• **Reading passage**:
○ ○ ○ ○ ○

I tend to agree, which is why I posted about a turbo bypass in the other thread. :^) That said the argument is exclusively that "the extra low rpm torque lets you hold steeper gears, shifting to a higher gear at lower speeds thus the system gives better mileage" than the displacement increase of 30% otherwise required to work the same. That's the ARGUMENT, I just don't know if it works as advertised, or how to discern which times it does vs it doesn't. The nature of it is that it's limited to lower pressure because compression ratios must remain as high as possible. 5psi ranges or so mostly help cylinder filling without necessarily causing any detonation risk. This is different than the technique of a very small 4cyl with high boost (14psi or more) which requires lower compression like 8:1, which damages efficiency when off boost. It's possible with the right design you could have both though if you added an octane booster (perhaps methanol) for "power mode" so you could keep high CR and the "light pressure" philosophy for all normal octane driving.

○ ○ ○ ○ ○

• **Provided data**:
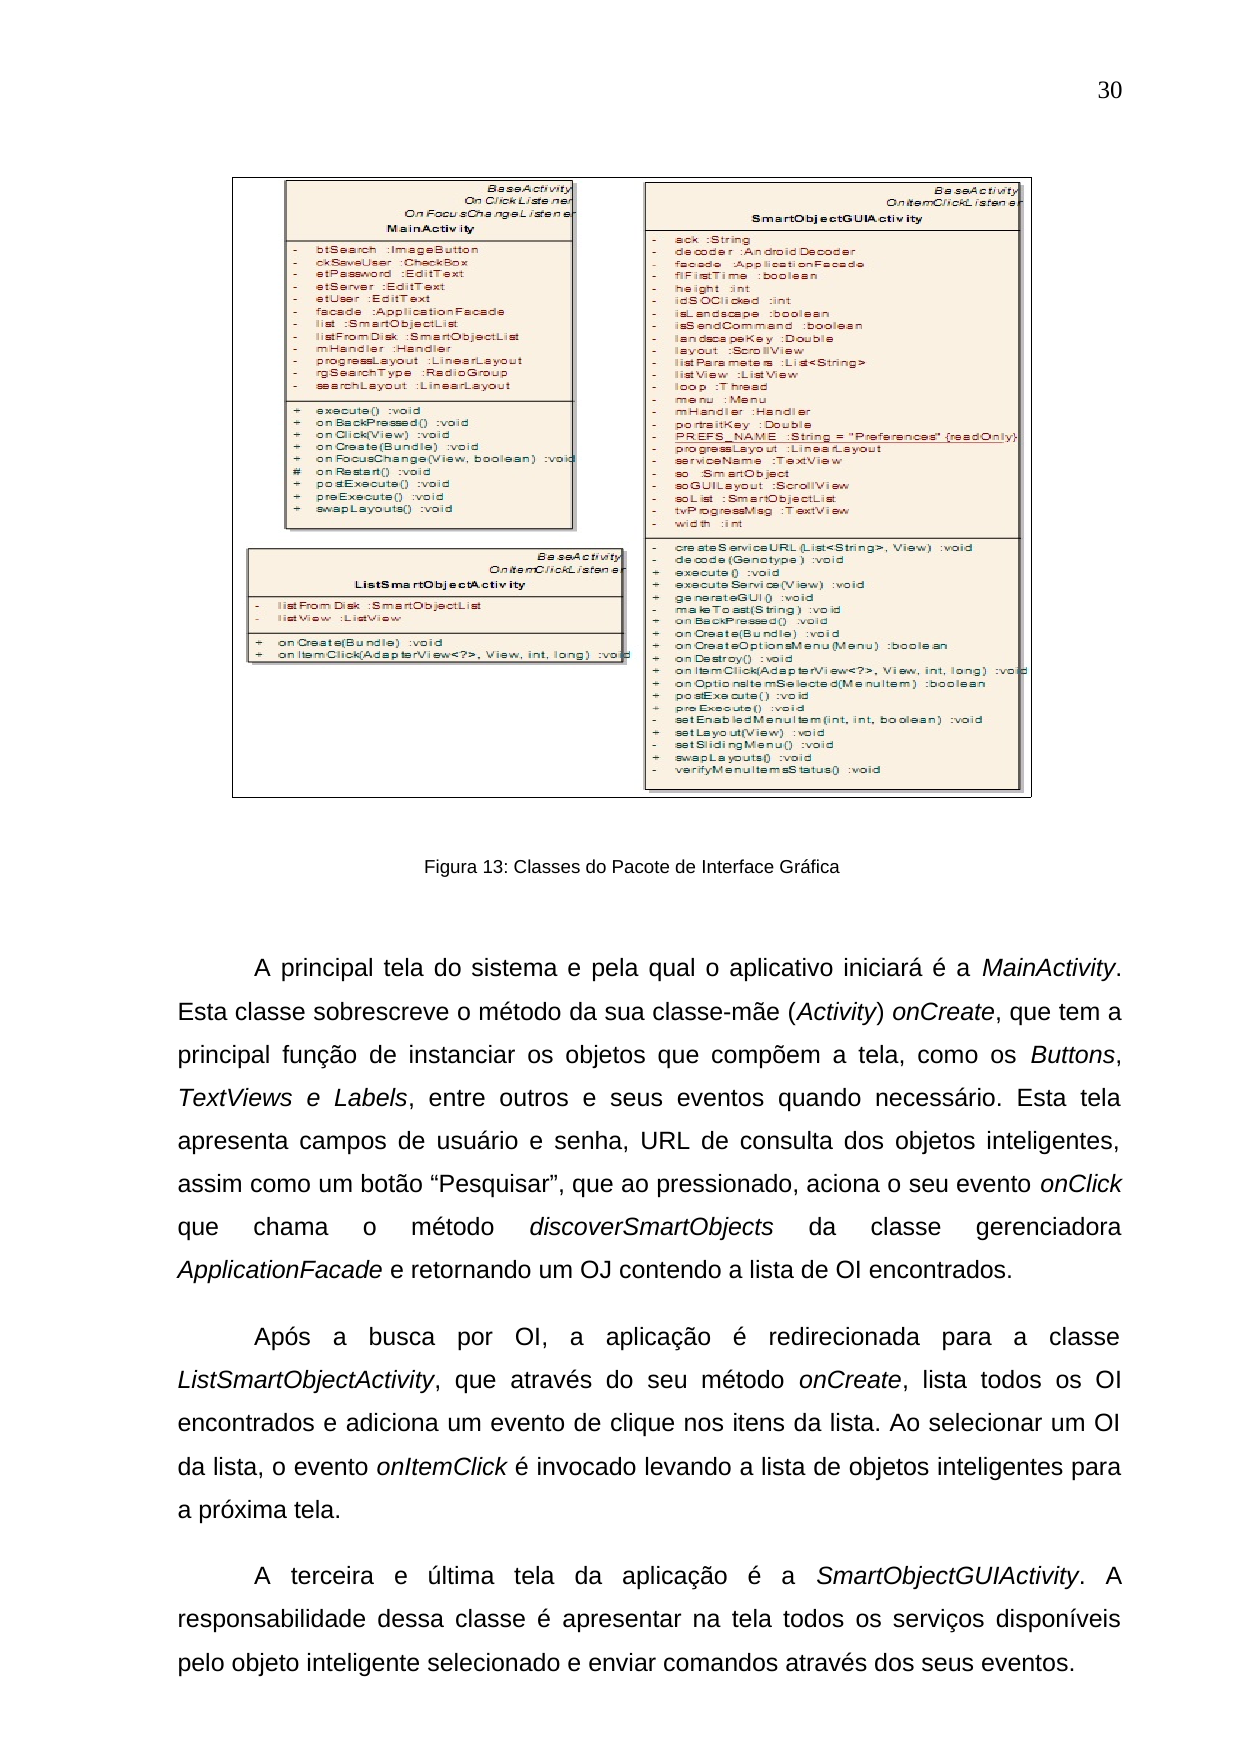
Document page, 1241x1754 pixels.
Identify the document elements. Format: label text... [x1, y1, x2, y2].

text A terceira e última tela da aplicação é a SmartObjectGUIActivity. A responsabilidade dessa classe é apresentar na tela todos os serviços disponíveis pelo objeto inteligente selecionado e enviar comandos através dos seus eventos. [177, 1561, 1122, 1676]
text A principal tela do sistema e pela qual o aplicativo iniciará é a MainActivity. Esta classe sobrescreve o método da sua classe-mãe (Activity) onCreate, que tem a principal função de instanciar os objetos que compõem a tela, como os Buttons, TextViews e Labels, entre outros e seus eventos quando necessário. Esta tela apresenta campos de usuário e senha, URL de consulta dos objetos inteligentes, assim como um botão “Pesquisar”, que ao pressionado, aciona o seu evento onClick que chama o método discoverSmartObjects da classe gerenciadora ApplicationFacade e retornando um OJ contendo a lista de OI encontrados. [177, 953, 1122, 1284]
text Figura 13: Classes do Pacote de Interface Gráfica [172, 856, 1091, 877]
text Após a busca por OI, a aplicação é redirecionada para a classe ListSmartObjectActivity, que através do seu método onCreate, lista todos os OI encontrados e adiciona um evento de clique nos itens da lista. Ao selecionar um OI da lista, o evento onItemClick é invocado levando a lista de objetos inteligentes para a próxima tela. [177, 1322, 1122, 1523]
picture [233, 178, 1031, 797]
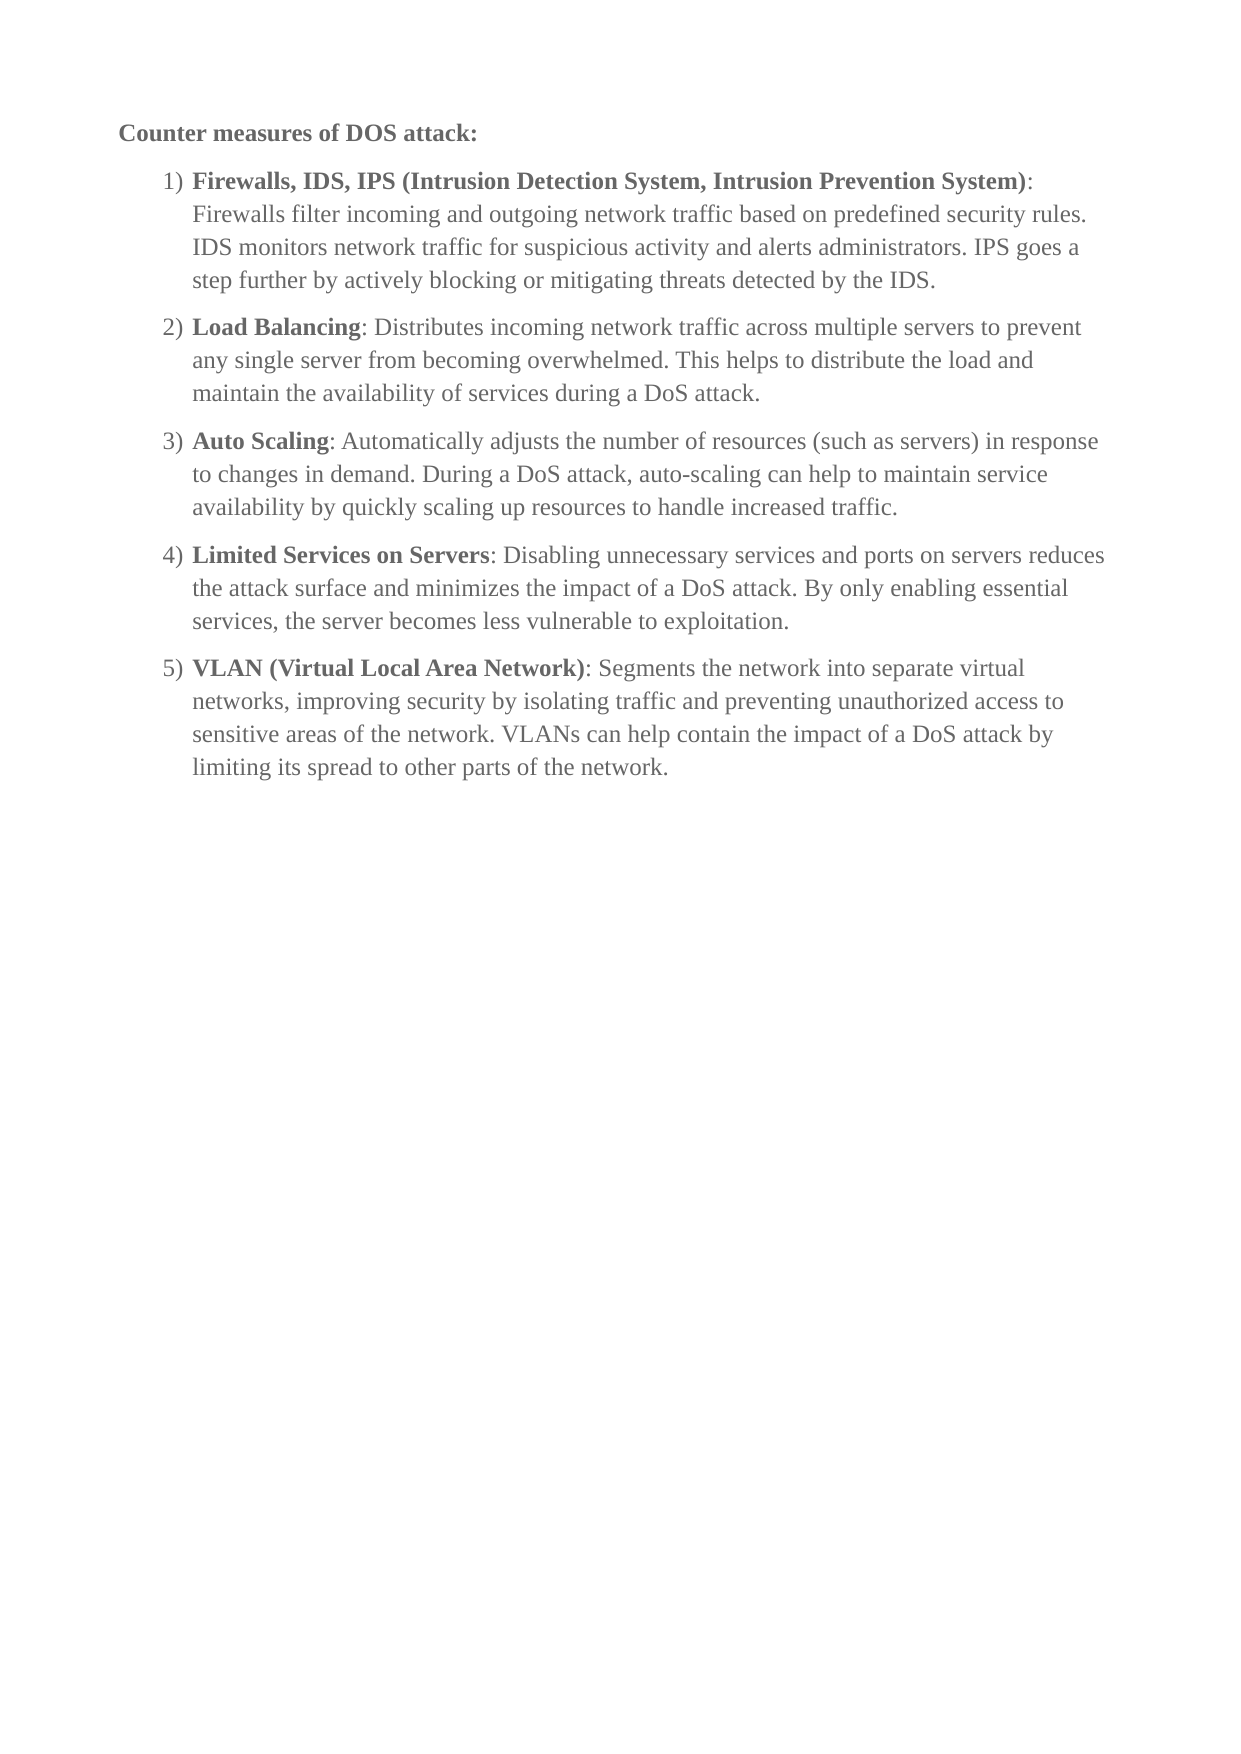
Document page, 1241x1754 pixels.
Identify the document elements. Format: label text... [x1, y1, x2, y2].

list Firewalls, IDS, IPS (Intrusion Detection System, Intrusion Prevention System): Firewalls filter incoming and outgoing network traffic based on predefined security rules. IDS monitors network traffic for suspicious activity and alerts administrators. IPS goes a step further by actively blocking or mitigating threats detected by the IDS. [162, 166, 1122, 293]
list Limited Services on Servers: Disabling unnecessary services and ports on servers reduces the attack surface and minimizes the impact of a DoS attack. By only enabling essential services, the server becomes less vulnerable to exploitation. [162, 540, 1122, 634]
list Load Balancing: Distributes incoming network traffic across multiple servers to prevent any single server from becoming overwhelmed. This helps to distribute the load and maintain the availability of services during a DoS attack. [162, 312, 1122, 407]
list VLAN (Virtual Local Area Network): Segments the network into separate virtual networks, improving security by isolating traffic and preventing unauthorized access to sensitive areas of the network. VLANs can help contain the impact of a DoS attack by limiting its spread to other parts of the network. [162, 653, 1122, 781]
text Counter measures of DOS attack: [118, 118, 1122, 147]
list Auto Scaling: Automatically adjusts the number of resources (such as servers) in response to changes in demand. During a DoS attack, auto-scaling can help to maintain service availability by quickly scaling up resources to handle increased traffic. [162, 426, 1122, 521]
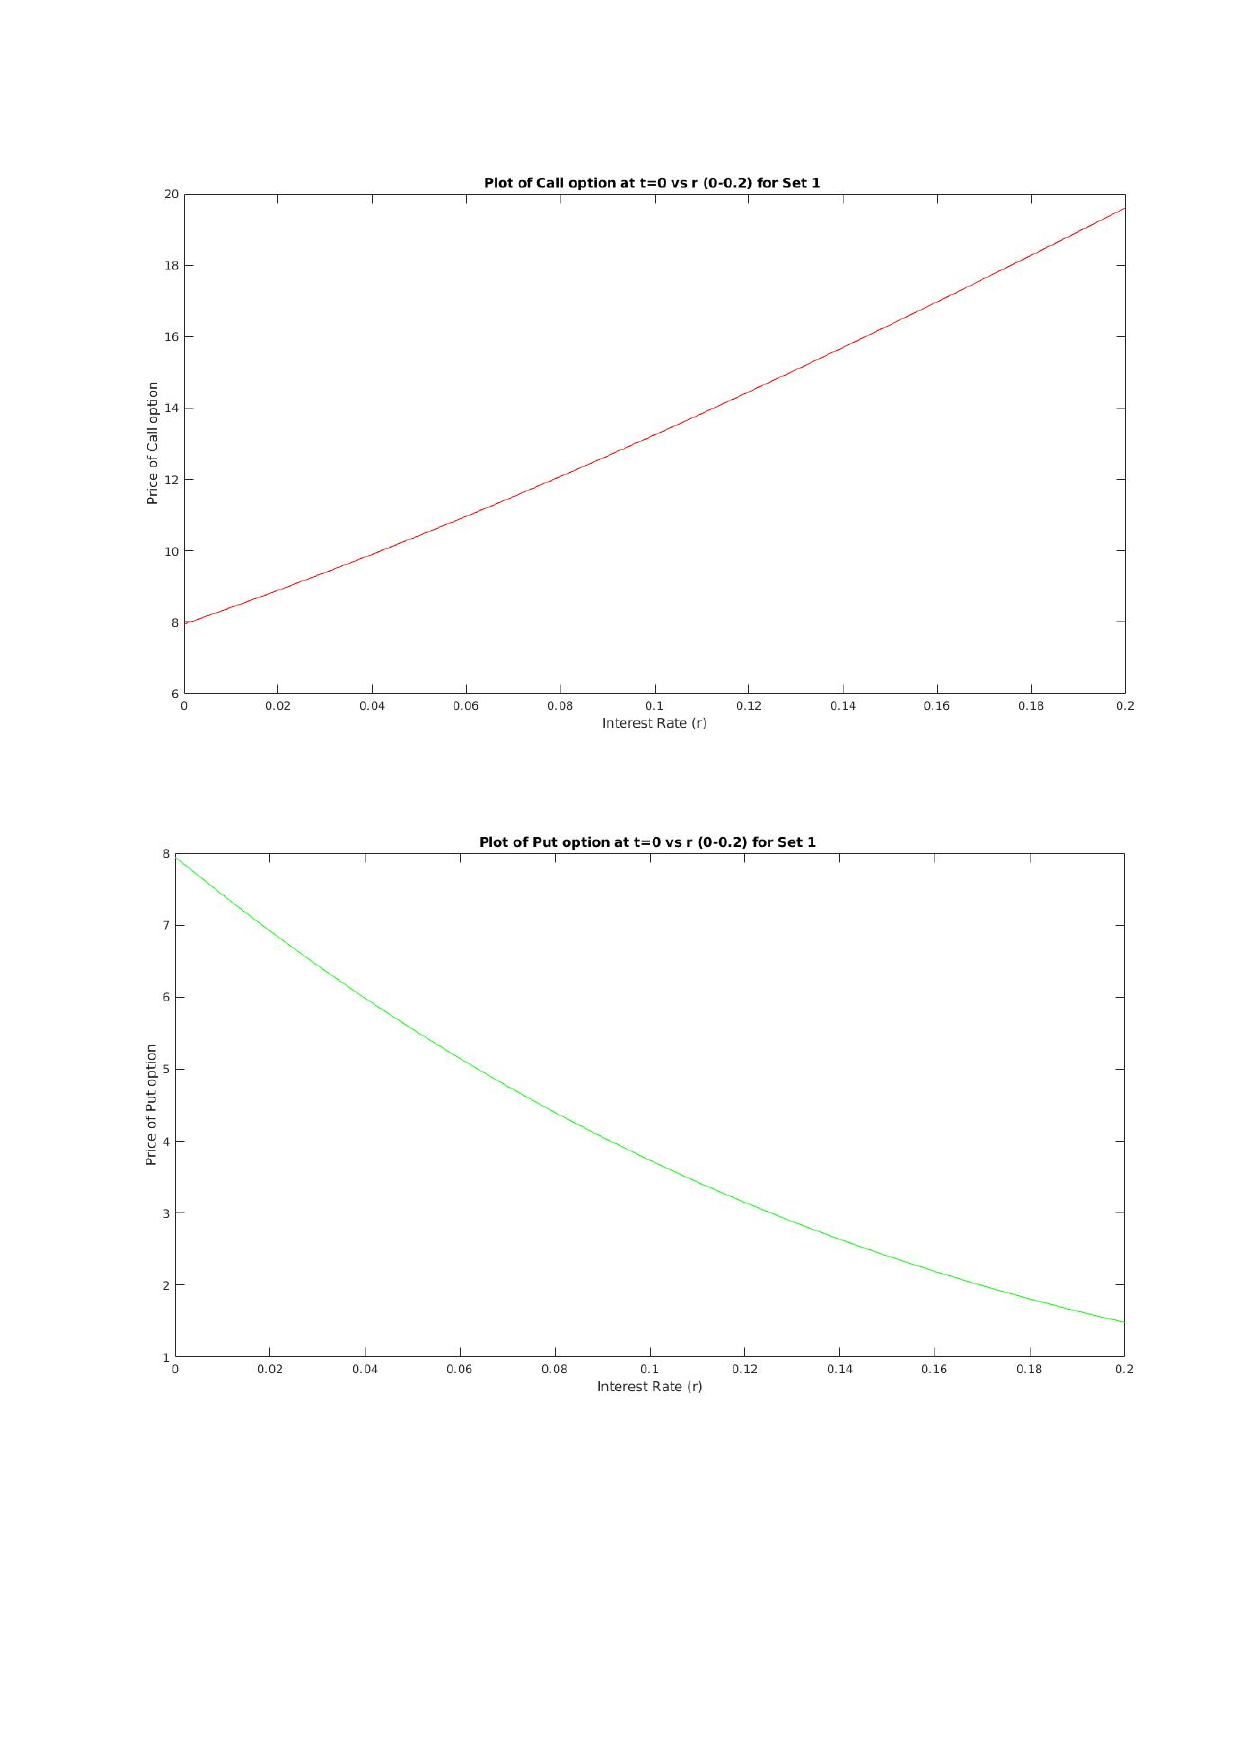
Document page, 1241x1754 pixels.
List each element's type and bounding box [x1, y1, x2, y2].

picture [25, 147, 1240, 761]
picture [15, 806, 1241, 1425]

○ ○ ○ ○ ○

• **Problem 1**:
Recast the entries as a JSON list of strings, one string per line, from the start of the entries up to and including the line containing "picture [233, 178, 1031, 797]". Leave out blank lines and the pictures.
• **Problem 2**:
Continue the post about using light turbo boost for better mileage from where it stops.

• **Answer 1**:
[
  "Document page, 1241x1754 pixels.",
  "Identify the document elements. Format: label text... [x1, y1, x2, y2].",
  "text A terceira e última tela da aplicação é a SmartObjectGUIActivity. A responsabilidade dessa classe é apresentar na tela todos os serviços disponíveis pelo objeto inteligente selecionado e enviar comandos através dos seus eventos. [177, 1561, 1122, 1676]",
  "text A principal tela do sistema e pela qual o aplicativo iniciará é a MainActivity. Esta classe sobrescreve o método da sua classe-mãe (Activity) onCreate, que tem a principal função de instanciar os objetos que compõem a tela, como os Buttons, TextViews e Labels, entre outros e seus eventos quando necessário. Esta tela apresenta campos de usuário e senha, URL de consulta dos objetos inteligentes, assim como um botão “Pesquisar”, que ao pressionado, aciona o seu evento onClick que chama o método discoverSmartObjects da classe gerenciadora ApplicationFacade e retornando um OJ contendo a lista de OI encontrados. [177, 953, 1122, 1284]",
  "text Figura 13: Classes do Pacote de Interface Gráfica [172, 856, 1091, 877]",
  "text Após a busca por OI, a aplicação é redirecionada para a classe ListSmartObjectActivity, que através do seu método onCreate, lista todos os OI encontrados e adiciona um evento de clique nos itens da lista. Ao selecionar um OI da lista, o evento onItemClick é invocado levando a lista de objetos inteligentes para a próxima tela. [177, 1322, 1122, 1523]",
  "picture [233, 178, 1031, 797]"
]

• **Answer 2**:
That said diesels almost universally 100% of the time increase economy with a turbocharger - more air = more power and more efficient burn, they dont require a fixed fuel-air ratio. The Saab LPT is for gas engines.


I hope to start experimenting on a vehicle in the future with a bunch of different strategies that i'm all posting about now as early research. I'm making a list of a bunch of different methods and hope to have a workhorse that lets me test most of them just on that one vehicle.